“I would like at this moment for us to take up the other question that plagues us, the question of the debt, the question of Africa’s economic situation. As much as peace, resolving this is an important condition to our survival…Burkina Faso would like to begin by expressing its fear. The fear that as successive OAU gatherings take place, they’re all the same, but there is less and less financial participation in what we do.
…But Mr. President, are we going to continue to allow heads of state to seek individual solutions to the problem of the debt, at the risk of creating, in their own countries, social conflicts that could endanger their stability and even the building of African unity?
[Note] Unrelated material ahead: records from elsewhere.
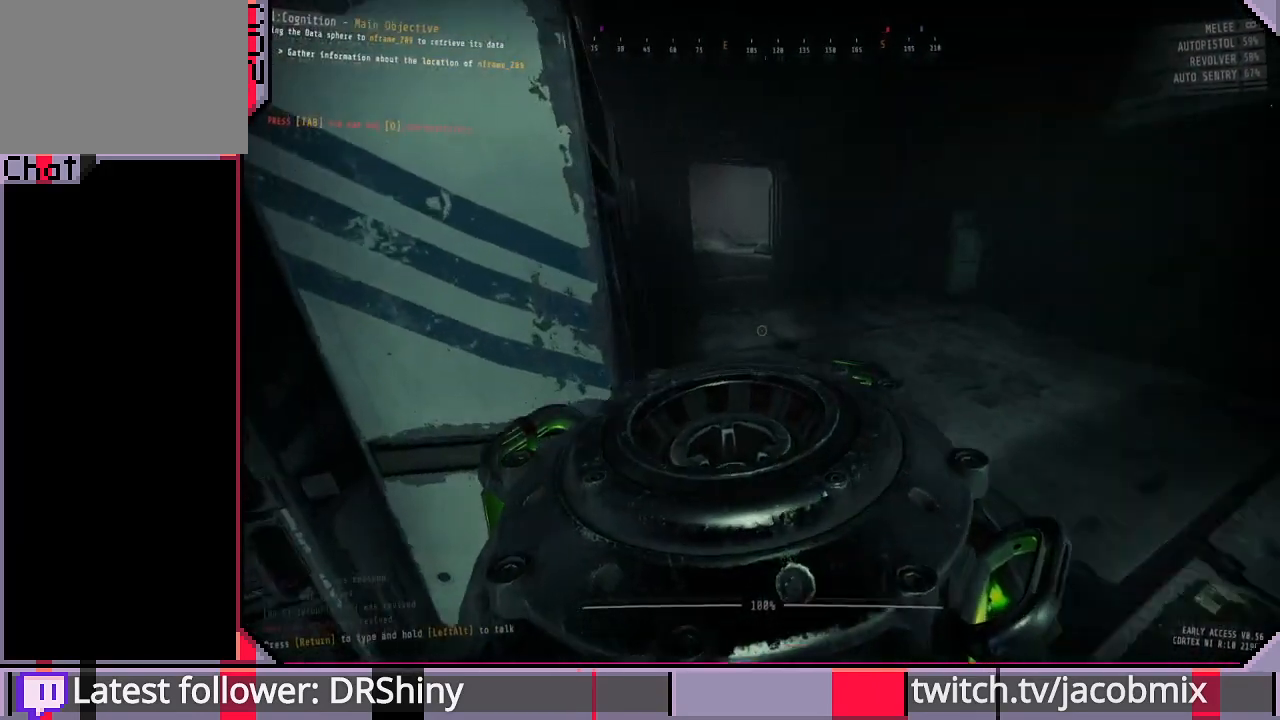
{"keys": ["w"], "mouse": [], "events": [[233, "d", "down"], [367, "d", "up"]]}
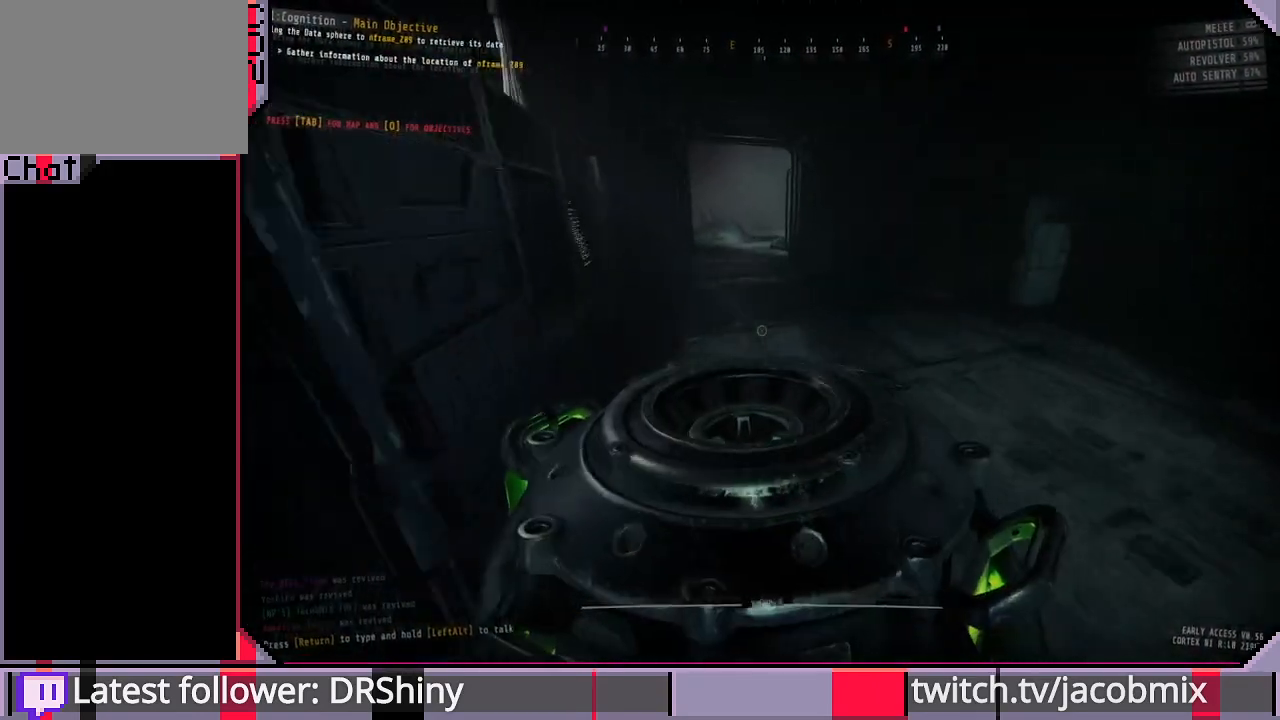
{"keys": ["shift", "w"], "mouse": [], "events": [[433, "shift", "down"]]}
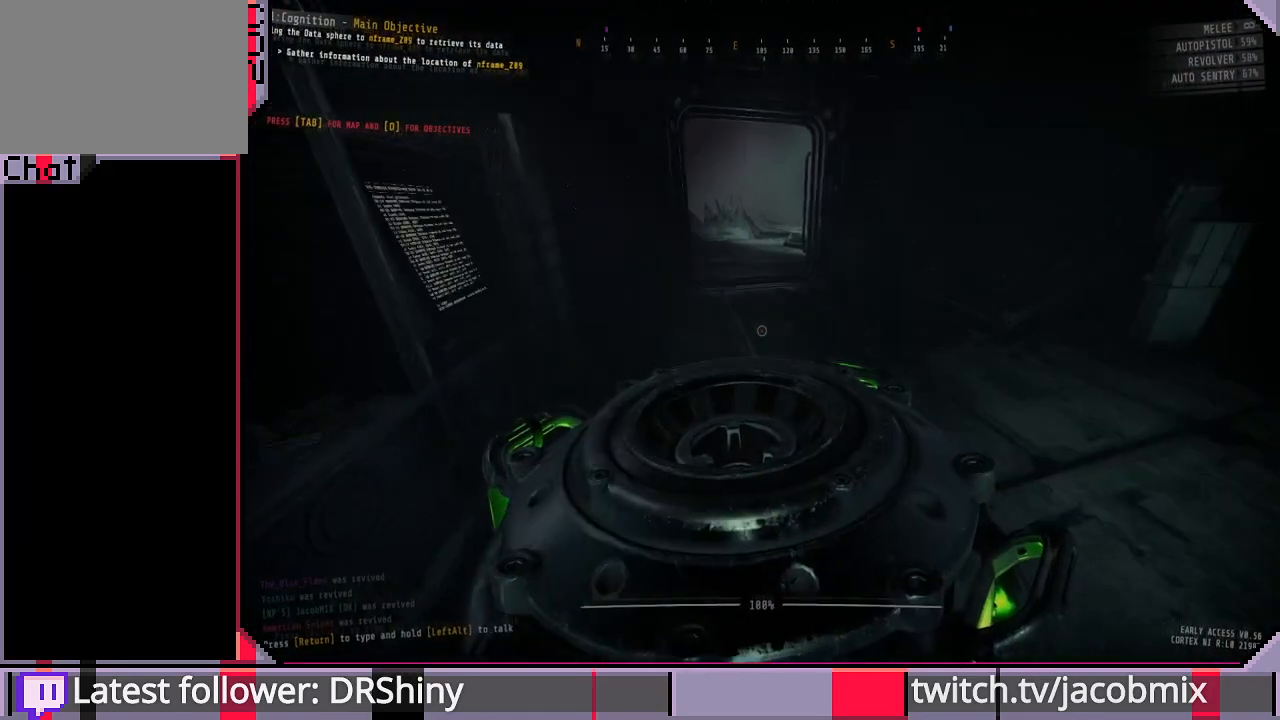
{"keys": ["w"], "mouse": [], "events": [[100, "shift", "up"], [267, "a", "down"], [433, "a", "up"]]}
The examples I have cited- there are many more- indicate it would be well worth it for OAU summits to give a reassuring reply to each of us on the question of the debt.
We believe analysis of the debt should begin with its roots. The roots of the debt go back to the beginning of colonialism. Those who lent us the money were those who colonized us. They were the same people who ran our states and our economies. It was the colonizers who put Africa into debt to the financiers- their brothers and cousins. This debt has nothing to with us. That’s why we cannot pay it.
The debt is another form of neocolonialism, one in which the colonialists have transformed themselves into technical assistants. Actually, it would be more accurate to say technical assassins. They’re the ones who advised us on sources of financing, on underwriters of loans. As if there were men whose loans are enough to create development in other people’s countries. These underwriters were recommended to us, suggested to us. They gave us enticing financial documents and presentations. We took on loans of fifty years, sixty years, and even longer. That is, we were led to commit our peoples for fifty years and more.
The debt in its present form is a cleverly organized reconquest of African under which our growth and development are regulated by stages and norms totally alien to us. It is a reconquest that turns each of us into a financial slave- or just plain slave- of those who had the opportunity, the craftiness, the deceitfulness to invest funds in our countries that we are obliged to repay. Some tell us to pay the debt. This is not a moral question. Paying or not paying is not a question of so-called honor at all.”
From “A United front Against the Debt” at Organization of African Unity Conference, Addis Ababa- July 29, 1987 by Honorable President Thomas Sankara of Burkina Faso.